Common Misconceptions
- "Gann angles are just trendlines." They are anchored to a fixed price-time ratio, not drawn between two price points — so they behave differently as time passes.
- "The 1×1 is always literally 45 degrees." Only on a chart scaled so one price unit equals one time unit; change the scale and the visual angle changes.
- "Gann could predict exact tops and bottoms by date." This is the legend; in practice his time methods are imprecise and unproven, and should be treated as odds-shifters, not forecasts.
- "You must accept the astrology to use Gann." You can adopt the geometric, price-time core while discarding the esoteric material — many practitioners do exactly that.
Key Takeaways
- Gann Theory rests on the premise that price and time are geometrically linked and should be studied together.

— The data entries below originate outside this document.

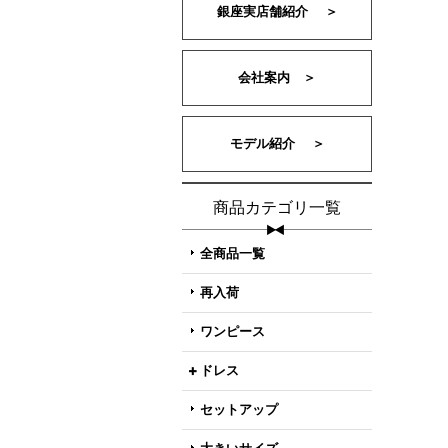
銀座実店舗紹介 ＞
会社案内 ＞
モデル紹介 ＞
商品カテゴリ一覧
全商品一覧
再入荷
ワンピース
ドレス
セットアップ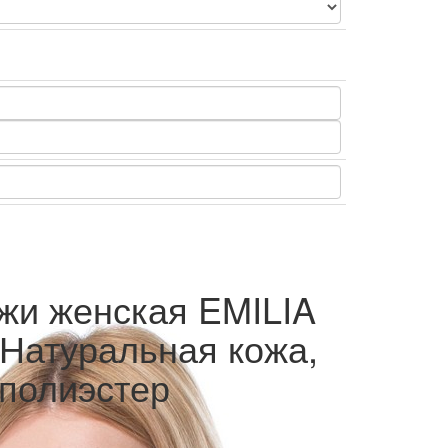
ожи женская EMILIA
 Натуральная кожа,
 полиэстер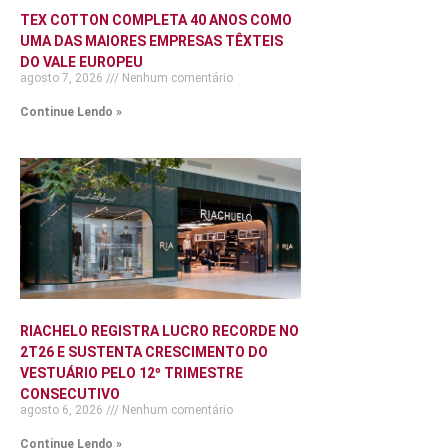
TEX COTTON COMPLETA 40 ANOS COMO
UMA DAS MAIORES EMPRESAS TÊXTEIS
DO VALE EUROPEU
agosto 7, 2026
Nenhum comentário
Continue Lendo »
RIACHELO REGISTRA LUCRO RECORDE NO
2T26 E SUSTENTA CRESCIMENTO DO
VESTUÁRIO PELO 12º TRIMESTRE
CONSECUTIVO
agosto 6, 2026
Nenhum comentário
Continue Lendo »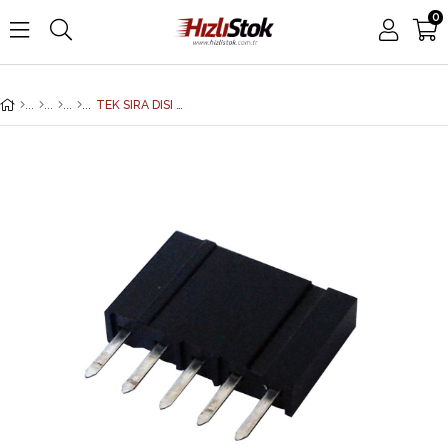
0
TEK SIRA DISI KON. 5 PIN DUZ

- The 1×1 line (one price unit per time unit, 45° on a scaled chart) is Gann's balance line; holding above it signals strength, losing it signals weakening.
- The Gann fan provides graduated dynamic support/resistance through steeper and shallower angles around the 1×1.
- Squaring price and time and time cycles extend the idea that a move's duration matters as much as its extent — intuitive at the core, esoteric at the fringe.
- Gann is genuinely controversial: scale-dependent, hard to test, and mixed with numerology — valuable when used selectively and sceptically, dangerous when treated as an oracle.